------ DATASET ------

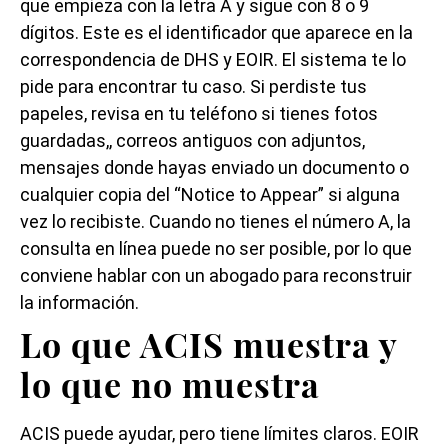
que empieza con la letra A y sigue con 8 o 9
dígitos. Este es el identificador que aparece en la
correspondencia de DHS y EOIR. El sistema te lo
pide para encontrar tu caso. Si perdiste tus
papeles, revisa en tu teléfono si tienes fotos
guardadas,, correos antiguos con adjuntos,
mensajes donde hayas enviado un documento o
cualquier copia del “Notice to Appear” si alguna
vez lo recibiste. Cuando no tienes el número A, la
consulta en línea puede no ser posible, por lo que
conviene hablar con un abogado para reconstruir
la información.
Lo que ACIS muestra y
lo que no muestra
ACIS puede ayudar, pero tiene límites claros. EOIR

------

• JOB ITEM: Copy, without any change, the run of lines from the one with "Lo que ACIS muestra y" through the end of the entries above.

• PROBLEM SOLUTION:
Lo que ACIS muestra y
lo que no muestra
ACIS puede ayudar, pero tiene límites claros. EOIR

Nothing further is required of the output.